Fluorophore-free luminescent double-shelled hollow mesoporous silica nanoparticles as pesticide delivery vehicles.

Abstract

Recently, mesoporous silica nanoparticles (MSNs) have become popular nanomaterials in smart delivery systems. Although research progress in the application of MSNs as pesticide carriers has been achieved, multifunctional MSNs endowed with bright luminescent centers facilitating the tracking of MSNs in biological systems and versatile structural properties possessing a high drug loading capacity and regulable release are still highly desirable. In the present work, we reported a fluorophore-free method to endow MSNs with stable fluorescence and a double-shelled hollow structure; they were prepared by a selective-etching strategy and subsequent annealing treatment. The strong and stable luminescence is found to originate from the carbon dots generated from the calcination. Their well-defined morphological structure was confirmed by SEM and TEM imaging.

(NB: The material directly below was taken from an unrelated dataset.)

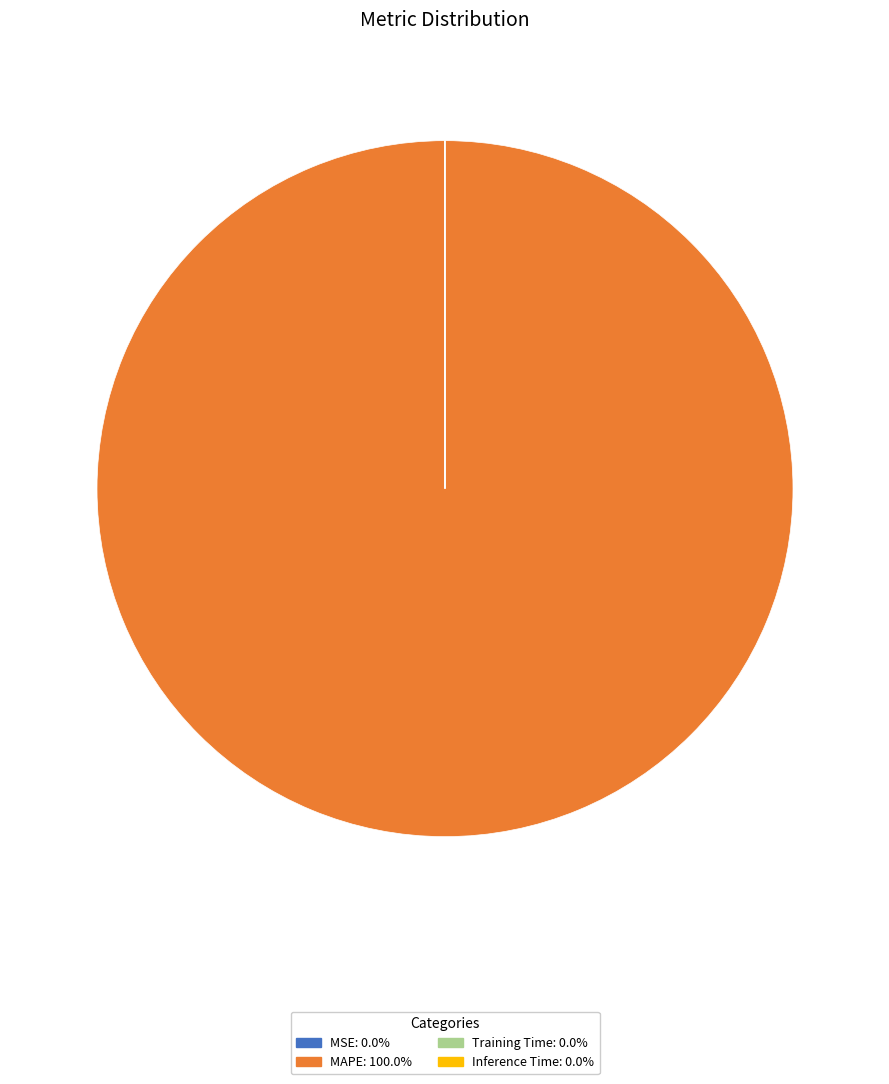

Is there any slice that represents more than half of the pie?

Yes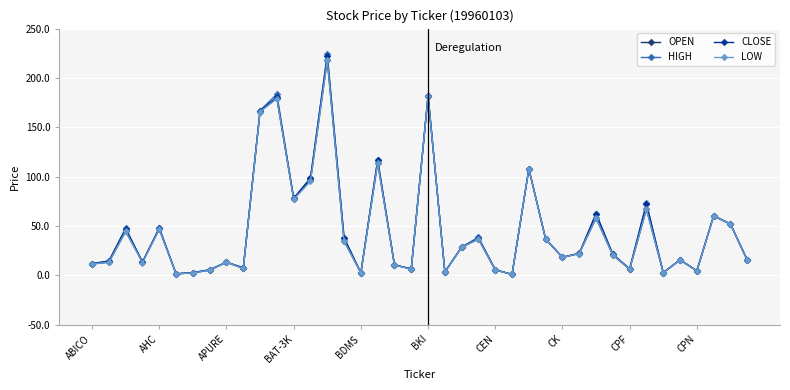

Which series has the largest range (max minus min)?

HIGH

These versatile silica nanoparticles served as a novel delivery system for the pesticide pyraclostrobin with a loading content of 28.5%. The pyraclostrobin-loaded nanoparticles showed an initial burst, followed by subsequent sustained release behavior. The fungicidal activity of pyraclostrobin-loaded silica nanoparticles against the fungus Phomopsis asparagi (Sacc.) as well as their visual observation in the mycelium was explored. Furthermore, the effect of pyraclostrobin-loaded nanoparticles on the morphology and ultrastructure of the mycelium was investigated by SEM and TEM observations. This research seeks to develop a novel nanocarrier platform for the potential application of pesticides in sustainable plant protection.